Image Fidelity [ G&W 8.1.5 ]

The process of encoding and decoding an image, $f(x,y)$, is $$f(x,y) \longrightarrow \fbox{encode} \longrightarrow \textrm{intermediate representation} \longrightarrow \fbox{decode} \longrightarrow f'(x,y)$$

where the "encode" and "decode" operations usually perform compression and decompression, respectively.

The error incurrred by this process is $e(x,y) = f'(x,y) - f(x,y)$.

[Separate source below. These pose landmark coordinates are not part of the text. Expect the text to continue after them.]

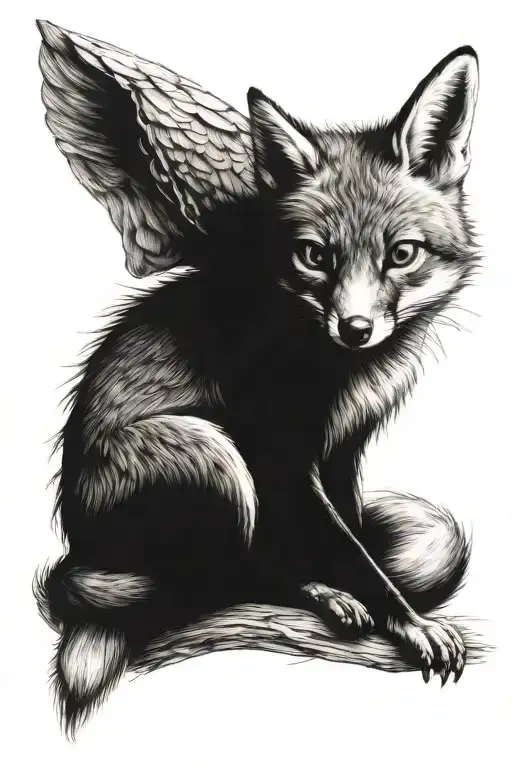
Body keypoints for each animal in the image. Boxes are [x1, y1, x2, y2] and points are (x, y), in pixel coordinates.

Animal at [34, 21, 480, 737]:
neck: (341, 370)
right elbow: (347, 552)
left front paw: (383, 603)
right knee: (220, 578)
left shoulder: (343, 447)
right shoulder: (277, 447)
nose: (356, 328)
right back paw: (312, 594)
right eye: (315, 256)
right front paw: (406, 623)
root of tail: (76, 541)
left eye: (401, 254)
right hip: (208, 452)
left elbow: (353, 535)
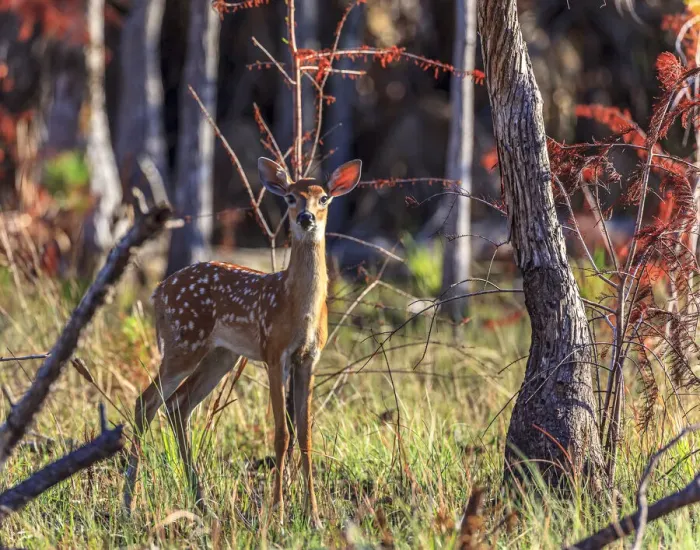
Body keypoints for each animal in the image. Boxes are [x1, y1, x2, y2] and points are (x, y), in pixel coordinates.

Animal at [122, 156, 363, 527]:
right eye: (290, 197)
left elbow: (305, 433)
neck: (298, 307)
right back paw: (129, 506)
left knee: (178, 405)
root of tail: (157, 291)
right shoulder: (273, 352)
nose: (305, 218)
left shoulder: (309, 358)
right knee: (145, 402)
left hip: (221, 354)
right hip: (183, 342)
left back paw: (201, 503)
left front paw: (314, 517)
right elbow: (281, 433)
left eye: (323, 198)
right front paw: (278, 515)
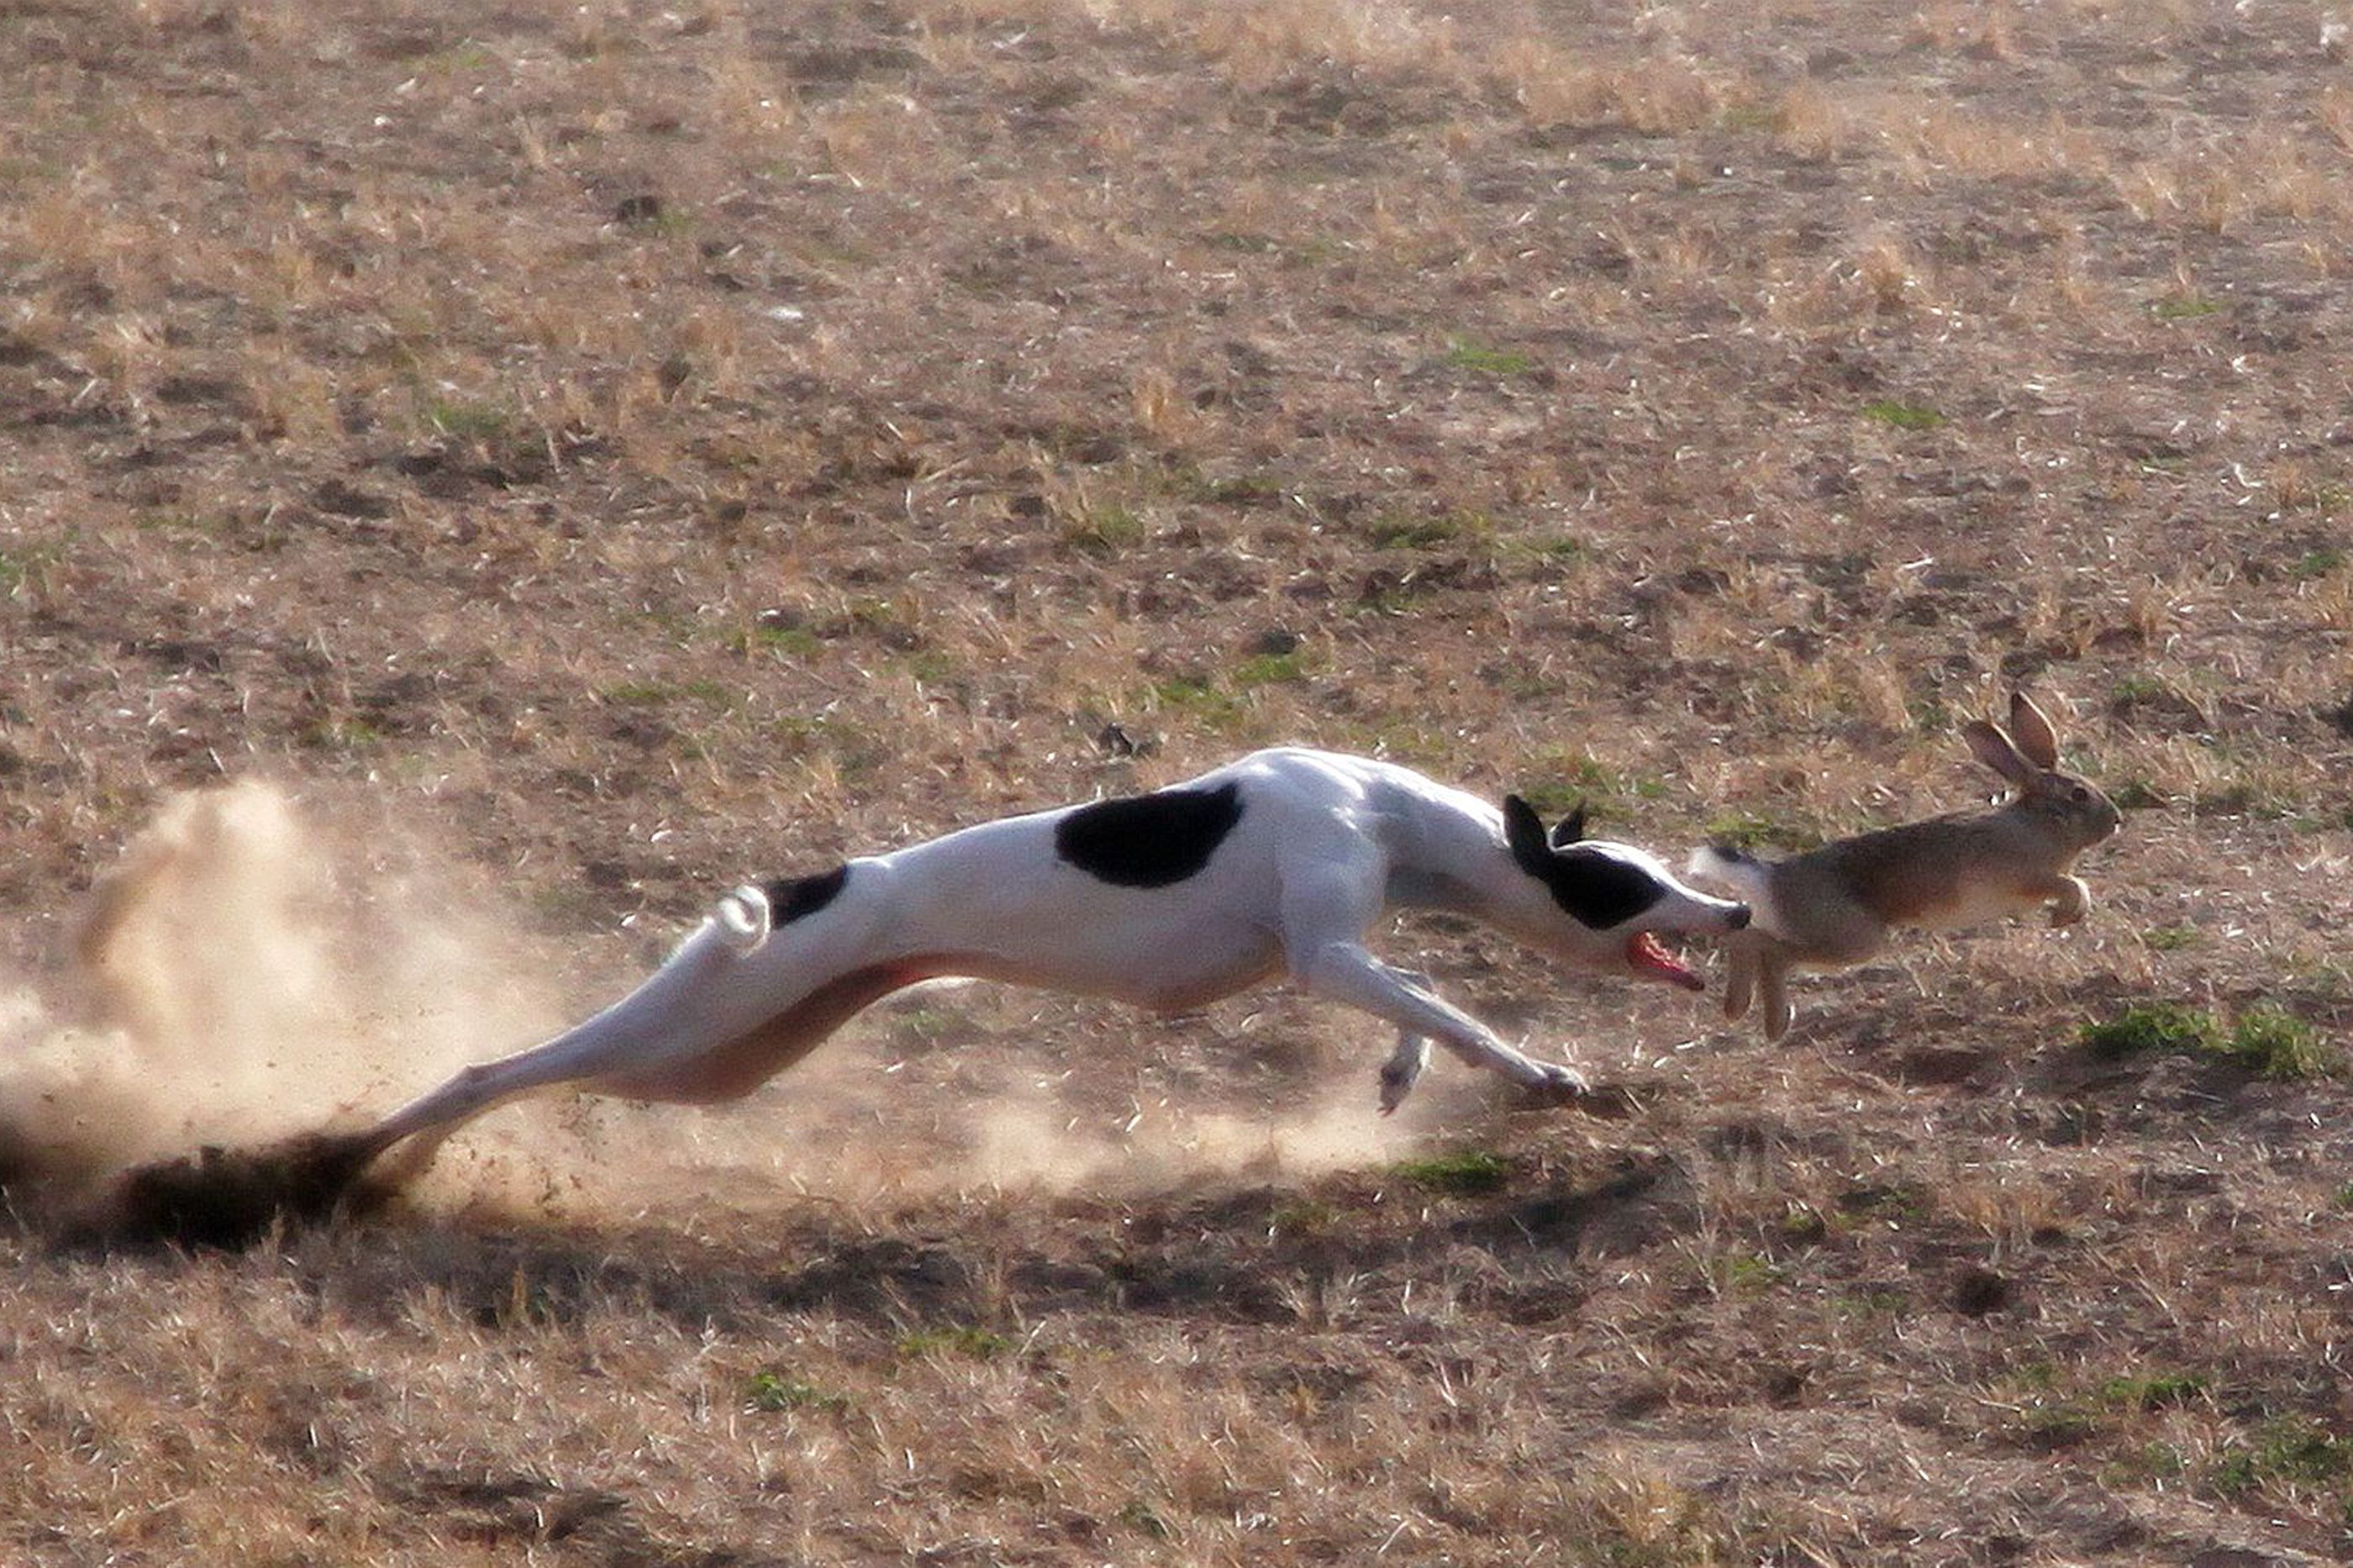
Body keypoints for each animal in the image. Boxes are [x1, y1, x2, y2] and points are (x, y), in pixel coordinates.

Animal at [343, 748, 1750, 1172]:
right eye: (1627, 883)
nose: (1734, 914)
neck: (1387, 805)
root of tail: (805, 889)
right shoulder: (1319, 951)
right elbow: (1456, 1007)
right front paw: (1547, 1078)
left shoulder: (1345, 946)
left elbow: (1418, 998)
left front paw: (1403, 1076)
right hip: (691, 1021)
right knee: (494, 1070)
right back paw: (358, 1156)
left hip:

Overall error is sometimes represented with the root-mean-square error (or RMS error): $$e_\textrm{rms} = \left( {1 \over N} \sum_{(x,y)} (f'(x,y) - f(x,y))^2 \right)^{0.5}$$

RMS error is only loosely related to perceptual difference. For example, here are three different compressions of a figure from the previous notes, along with their RMS error:

compression 1 of image compression 2 of image compression 3 of image [ G&W figure 8.4 ]

The RMS error is least in the leftmost image, but greatest in the middle image, even though the rightmost image appears to have significan missing parts.

An alternative measures is the RMS signal-to-noise ratio: $$\textrm{SNR}_\textrm{rms} = { \sum f(x,y)^2 \over \sum (f'(x,y) - f(x,y))^2 }$$

Image Compression Models [ G&W 8.1.6 ]

Here is the typical encoder/decoder pipeline:

encoder/decoder pipeline [ G&W figure 8.5 ]

In the encoder:

the mapper tries to reduce redundancy, for example with run-length encoding;
the quantizer reduces information content, for example by removing low-order bits; and
the symbol coder generates a stream of symbols, for example by replacing fixed-length symbols with variable-length symbols.

In the decoder:

the symbol decoder interprets the stream of symbols and
the inverse mapper undoes the effect of the mapper.

Note that information is lost in the quantizer and is never regained upon decoding!

The combination of an encoder and a decoder is called a codec.